## What needs to be done
With the pictures left out, reproduce exactly the lines from the one containing "vfov_deg: 24.6" through the final line of the entries.

## Camera intrinsics data
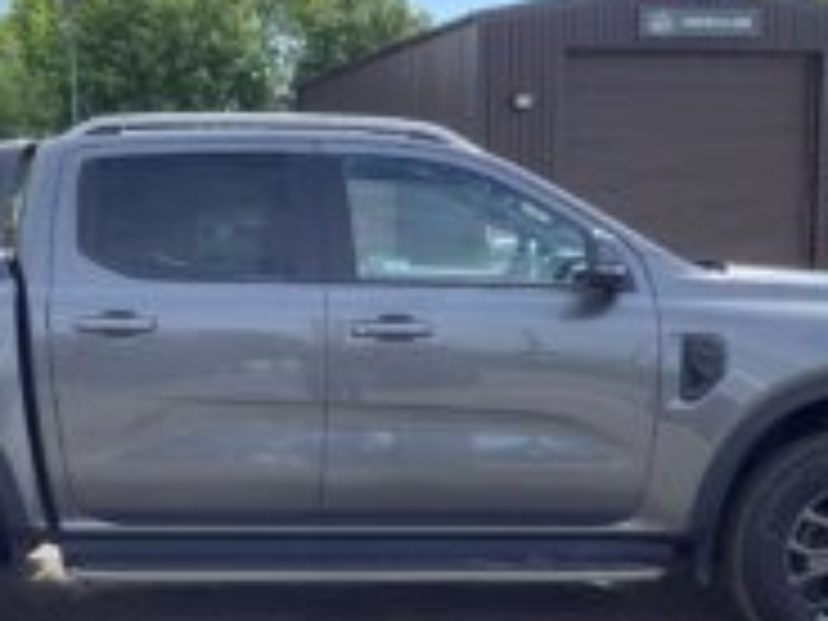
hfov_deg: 32.5
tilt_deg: -11.4
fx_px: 1411
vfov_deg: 24.6
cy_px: 452
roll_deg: +1.7
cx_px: 302
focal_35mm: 59
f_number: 2.4
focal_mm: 3.3
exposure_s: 1/488
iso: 25
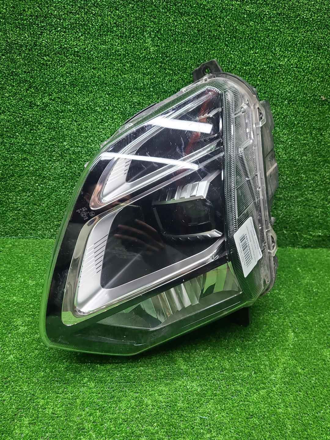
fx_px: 330
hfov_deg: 53.1
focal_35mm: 26
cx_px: 165
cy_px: 220
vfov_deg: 67.3
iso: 77
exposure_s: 1/50
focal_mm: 5.4
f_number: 1.8
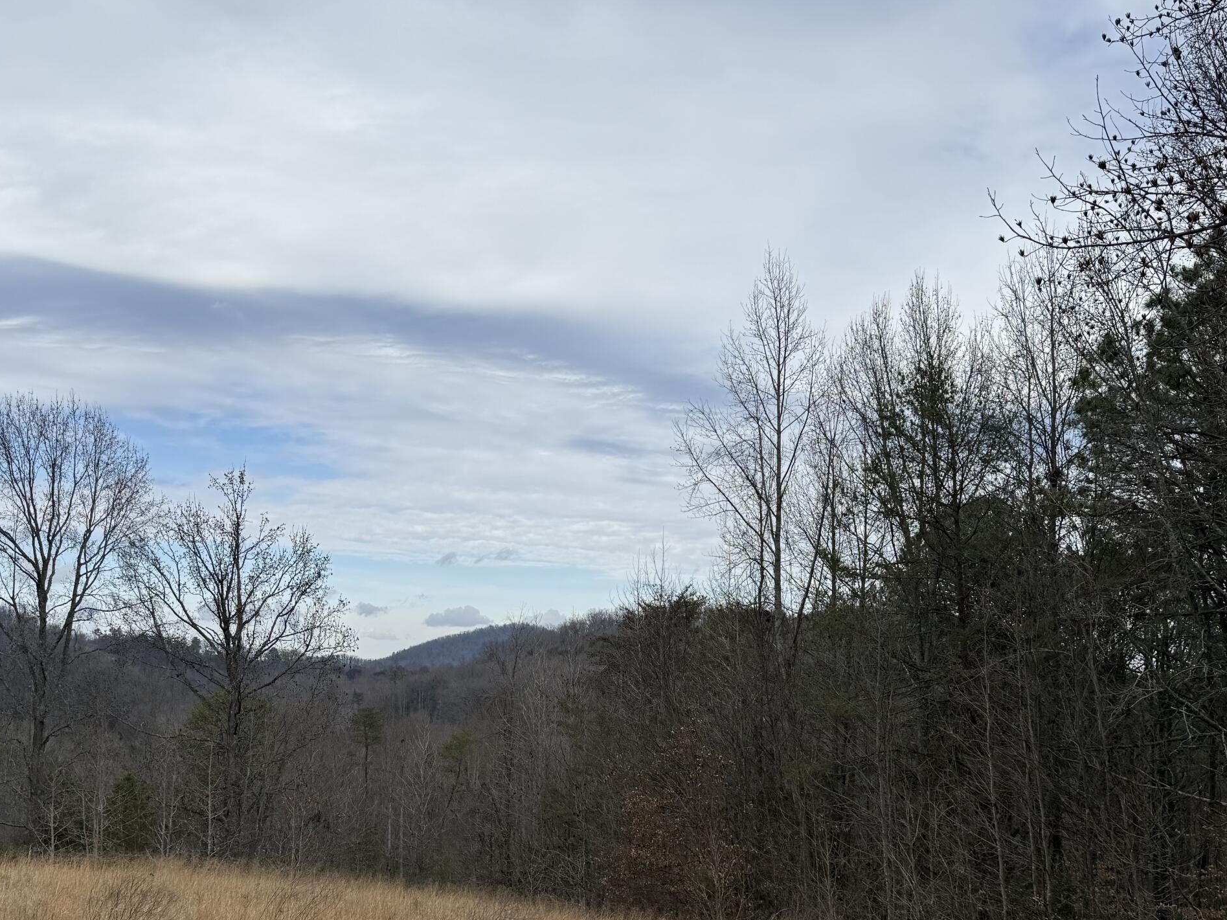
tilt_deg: +3.2
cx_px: 625
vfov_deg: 37.2
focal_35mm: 38
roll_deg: -1.3
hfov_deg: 49.0
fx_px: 1347
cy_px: 633
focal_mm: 6.76
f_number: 1.78
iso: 80
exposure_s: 1/4673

## Solution to this problem
vfov_deg: 24.6
cy_px: 452
roll_deg: +1.7
cx_px: 302
focal_35mm: 59
f_number: 2.4
focal_mm: 3.3
exposure_s: 1/488
iso: 25
fx_px: 330
hfov_deg: 53.1
focal_35mm: 26
cx_px: 165
cy_px: 220
vfov_deg: 67.3
iso: 77
exposure_s: 1/50
focal_mm: 5.4
f_number: 1.8
tilt_deg: +3.2
cx_px: 625
vfov_deg: 37.2
focal_35mm: 38
roll_deg: -1.3
hfov_deg: 49.0
fx_px: 1347
cy_px: 633
focal_mm: 6.76
f_number: 1.78
iso: 80
exposure_s: 1/4673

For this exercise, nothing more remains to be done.